Deterministic Matching versus Probabilistic Matching
Which is better, Deterministic Matching or Probabilistic Matching?
I am not promising to give you an answer. But through this article, I would like to share some of my hands-on experiences that may give some insights to help you make an informed decision in regards to your MDM implementation.
Before I got into the MDM space three years ago, I worked on systems development encompassing various industries that deal with Customer data. It was a known fact that duplicate Customers existed in those systems. But it was a problem that was too complicated to address and was not in the priority list as it wasn’t exactly revenue-generating. Therefore, the reality of the situation was simply accepted and systems were built to handle and work around the issue of duplicate Customers.
Corporations, particularly the large ones, are now recognizing the importance of having a better knowledge of their Customer base. In order to achieve their target market share, they need ways to retain and cross-sell to their existing Customers while at the same time, acquire new business through potential Customers. To do this, it is essential for them to truly know their Customers as individual entities, to have a complete picture of each Customer’s buying patterns, and to understand what makes each Customer tick. Hence, solving the problem of duplicate Customers has now become not just a means to achieve cost reduction, higher productivity, and improved efficiencies, but also higher revenues.
But how can you be absolutely sure that two customer records in fact represent one and the same individual? Conversely, how can you say with absolute certainty that two customer records truly represent two different individuals? The confidence level depends on a number of factors as well as on the methodology used for matching. Let us look into the two methodologies that are most-widely used in the MDM space.

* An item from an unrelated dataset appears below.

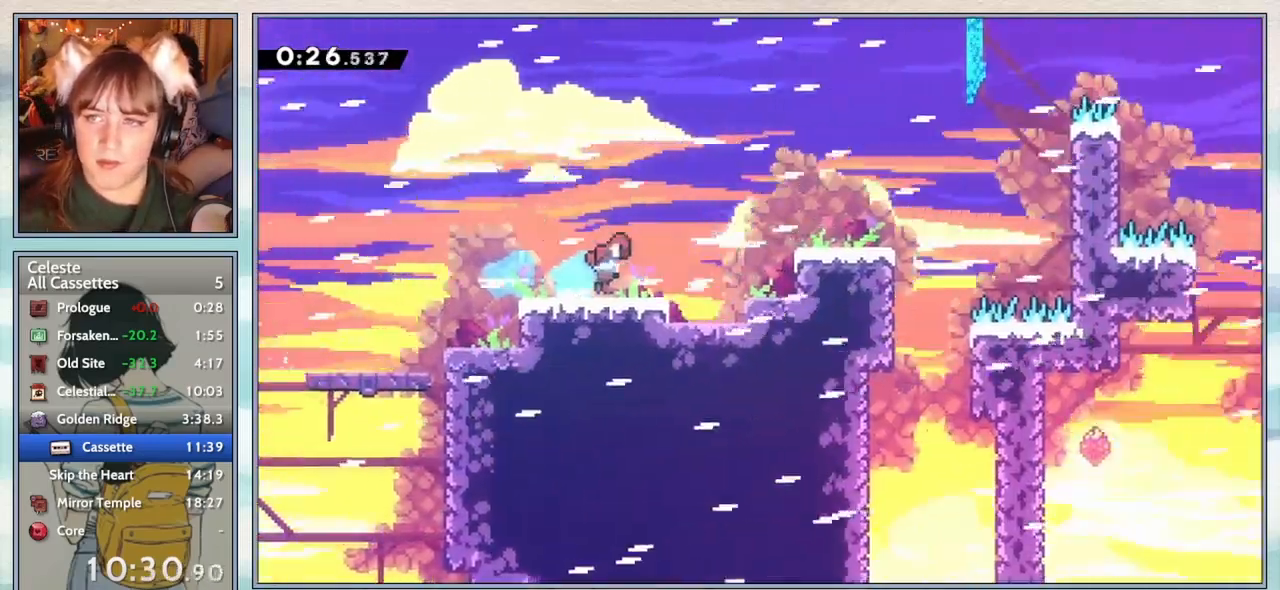
{"keys": ["jump2", "right"], "events": [[83, "right", "down"]]}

Deterministic Matching mainly looks for an exact match between two pieces of data. As such, one would think that it is straightforward and accurate. This may very well be true if the quality of your data is at a 100% level and your data is cleansed and standardized in the same way 100% of the time. We all know though that this is just wishful thinking. The reality is, data is collected in the various source systems across the enterprise in many different ways. The use of data cleansing and standardization tools that are available in the market may provide significant improvements, but experience has shown that there is still some level of customization required to even come close to the desired matching confidence level.

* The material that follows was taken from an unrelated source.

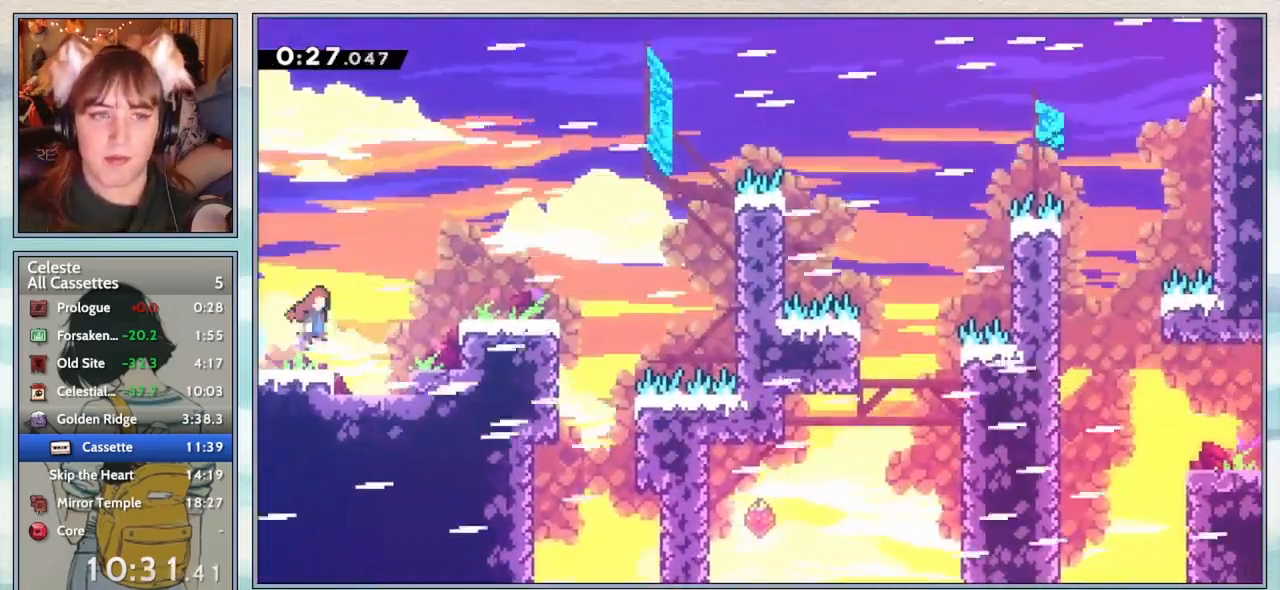
{"keys": ["jump2", "right"], "events": [[117, "jump2", "up"], [333, "jump2", "down"]]}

Deterministic Matching is ideal if your source systems are consistently collecting unique identifiers like Social Security Number, Driver’s License Number, or Passport Number. But in a lot of industries and businesses, the collection of such information is not required, and even if you try to, most customers will refuse to give you such sensitive information. Thus, in majority of implementations, several data elements like Name, Address, Phone Number, Email Address, Date of Birth, and Gender are deterministically matched separately and the results are tallied to come up with an overall match score.
The implementation of Deterministic Matching requires sets of business rules to be carefully analyzed and programmed. These rules dictate the matching and scoring logic. As the number of data elements to match increases, the matching rules become more complex, and the number of permutations of matching data elements to consider substantially multiplies, potentially up to a point where it may become unmanageable and detrimental to the system’s performance.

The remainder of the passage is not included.